The debate isn't just about the intensity or number of workouts -- clearly, you can overdo anything and create overuse injuries -- but about the nature of the workouts. Madden singled out weight work because it isolates specific muscle groups, particularly when done with machines rather than free weights. What's the difference?

You can strap someone into a weight machine (Nautilus machines are one instance) and with a view to permit them to work a selected muscle (or muscular tissues) in an green motion. However, there are a number of smaller support muscle tissues and tendons that help the joints remain strong in the course of use, and the machines don't give the ones small muscles the same exercise. As a end result, you create muscle imbalances at some point of your workout.

In effect, the joints, tendons, and muscles self-destruct while stressed on the playing discipline.

Free weights at the least require you to stabilize the barbell or dumbbells as you lift them, so the smaller muscle tissues do get a few greater use. But once more, the movement might not strain the ones smaller muscle mass and tendons quite the way they may be stressed at the gambling area, in order that they nevertheless grow to be being weaker.
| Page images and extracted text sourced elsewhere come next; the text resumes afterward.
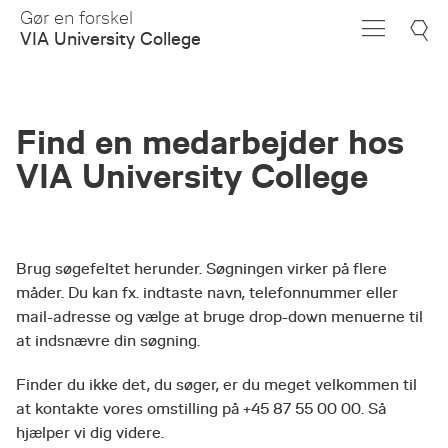
Skip
Gør en forskel
to
VIA University College
Main
Content
Find en medarbejder hos
VIA University College
Brug søgefeltet herunder. Søgningen virker på flere
måder. Du kan fx. indtaste navn, telefonnummer eller
mail-adresse og vælge at bruge drop-down menuerne til
at indsnævre din søgning.
Finder du ikke det, du søger, er du meget velkommen til
at kontakte vores omstilling på +45 87 55 00 00. Så
hjælper vi dig videre.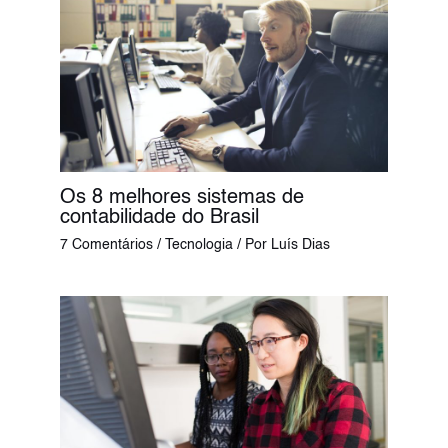
Os 8 melhores sistemas de
contabilidade do Brasil
7 Comentários
/
Tecnologia
/ Por
Luís Dias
Add the compulsion to overwork that some players have, and you may recognize why this has end up this type of warm button subject matter. (I heard Tiger say he used to run 30 miles every week. There are music experts who don't do that tons!) Are those injuries being caused by the styles of sports we do, the depth and quantity of exercises, or some mixture of the 2? Or may want to there be a few different contributing component that we haven't recognized yet?

There are some easy matters you could do to lessen the hazard of hurting your self while you boom your electricity and patience.
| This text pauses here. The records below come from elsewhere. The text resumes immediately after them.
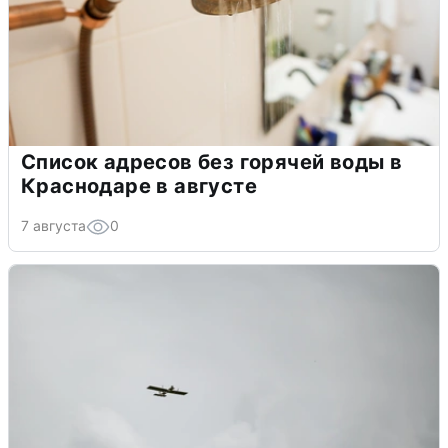
Список адресов без горячей воды в
Краснодаре в августе
7 августа
0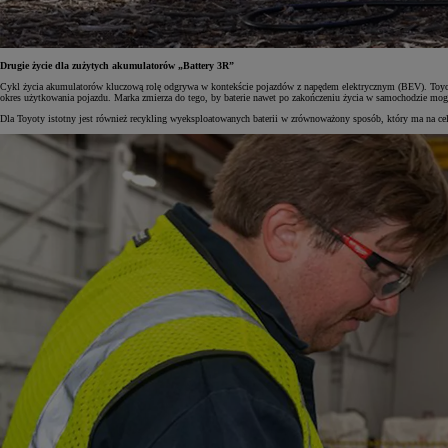
Drugie życie dla zużytych akumulatorów „Battery 3R”
Cykl życia akumulatorów kluczową rolę odgrywa w kontekście pojazdów z napędem elektrycznym (BEV). Toyota k
okres użytkowania pojazdu. Marka zmierza do tego, by baterie nawet po zakończeniu życia w samochodzie mog
Dla Toyoty istotny jest również recykling wyeksploatowanych baterii w zrównoważony sposób, który ma na ce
  • Diversify your workouts. By that I mean to mix different kinds of exercise into your overall program. (Crosstraining was a popular buzzword for this at one time.) Mix cardio work with strength work. When you do strength work, mix weights or machines with bodyweight exercises like pushups, pullups, and squats. (Bodyweight exercises use your body in ways that work all those small muscles.)
  • Vary the intensity of your workouts. You don't have to do the same amount of work at each workout. Some days you can do longer workouts, and other days you can do shorter ones. Do strength workouts on different days from cardio workouts, or schedule strength workouts across two days. (Bodybuilders frequently do this by working their upper bodies on one day and their lower bodies on a different day. And cardio workouts rarely need to be done more than 3 or 4 times a week to be effective.)
  • Schedule off-days. When you first start your workouts and aren't pushing very hard, you can do something everyday if you want. But as the workouts get tougher, you should do them less often. For example, you might schedule this way (and this isn't the only way you could do it):

  1. Monday: Upper body workout
  2. Tuesday: Lower body workout & light cardio
  3. Wednesday: off
  4. Thursday: Upper body workout & light cardio
  5. Friday: Lower body workout & light cardio
  6. Saturday: off
  7. Sunday: medium cardio
If you're trying to improve at some sport, the off days become good days for your sport.
  • Use good judgment and be flexible. Some days just aren't good days to work out -- perhaps you're ill, or maybe there's a schedule conflict. You can work out on a different day and, if you're sick, you can skip a day or two. Just remember to ease back into the workouts if you miss time due to sickness; otherwise you might hurt yourself.
  • Overtraining might be an occupational hazard for the pros but it doesn't have to be for us weekend warriors. Think about that when you see your favorite pros wrapped like mummies in therapy tape. You will gradually learn how much work it takes to keep you in shape if you just shelve your ego and use some common sense.

    Remember: You don't have to train like an Olympic athlete to be in shape.